Intra-portal transplantation of bone marrow stromal cells ameliorates liver fibrosis in mice.

Hepatobiliary & pancreatic diseases international : HBPD INT

PubMedID: 18522880

Zheng JF, Liang LJ. Intra-portal transplantation of bone marrow stromal cells ameliorates liver fibrosis in mice. HBPD INT. 2008;7(3):264-70.
Bone marrow cells can differentiate into hepatocytes in a suitable microenvironment. This study was undertaken to investigate the effects of transplanted bone marrow stromal cells (BMSCs) on liver fibrosis in mice.

BMSCs were harvested and cultured from male BALB/c mice, then transplanted into female syngenic BALB/c mice via the portal vein. After partial hepatectomy, diethylnitrosamine (DEN) was administered to induce liver fibrosis. Controls received BMSCs and non-supplemented drinking water, the model group received DEN with their water, and the experimental group received BMSCs and DEN. Mice were killed after 3 months, and ALT, AST, hyaluronic acid (HA), and laminin (LN) in serum and hydroxyproline (Hyp) in the liver were assessed. Alpha-smooth muscle actin (alpha-SMA) in the liver was assessed by immunohistochemistry.
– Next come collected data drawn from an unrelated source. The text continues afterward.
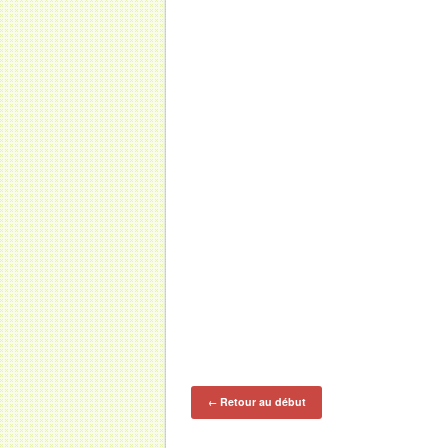
Retour au début
←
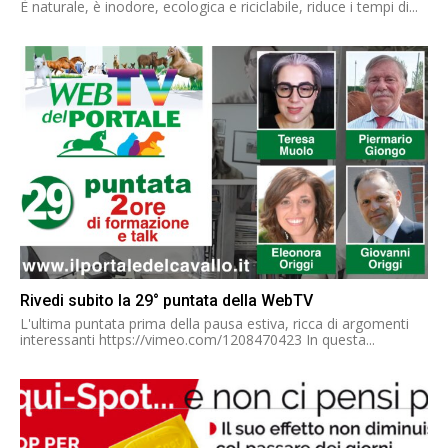
È naturale, è inodore, ecologica e riciclabile, riduce i tempi di...
Rivedi subito la 29° puntata della WebTV
L'ultima puntata prima della pausa estiva, ricca di argomenti
interessanti https://vimeo.com/1208470423 In questa...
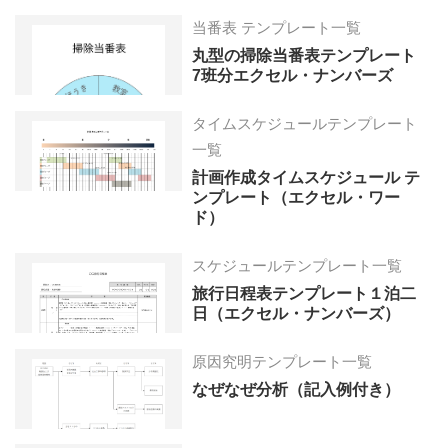
当番表 テンプレート一覧
丸型の掃除当番表テンプレート
7班分エクセル・ナンバーズ
タイムスケジュールテンプレート
一覧
計画作成タイムスケジュール テ
ンプレート（エクセル・ワー
ド）
スケジュールテンプレート一覧
旅行日程表テンプレート１泊二
日（エクセル・ナンバーズ）
原因究明テンプレート一覧
なぜなぜ分析（記入例付き）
Bone marrow-derived hepatocytes were identified by fluorescent in situ hybridization (FISH) in liver sections.

BMSCs were shown to differentiate into hepatocyte-like phenotypes after hepatocyte growth factor treatment in vitro. Serum ALT, AST, HA, and LN were markedly reduced by transplanted BMSCs. Liver Hyp content and alpha-SMA staining in mice receiving BMSCs were lower than in the model group, consistent with altered liver pathology. FISH analysis revealed the presence of donor-derived hepatocytes in the injured liver after cross-gender mouse BMSC transplantation. After three months, about 10% of cells in the injured liver were bone marrow-derived.

BMSCs transplanted via the portal vein can convert into hepatocytes to repair liver injury induced by DEN, restore liver function, and reduce liver fibrosis.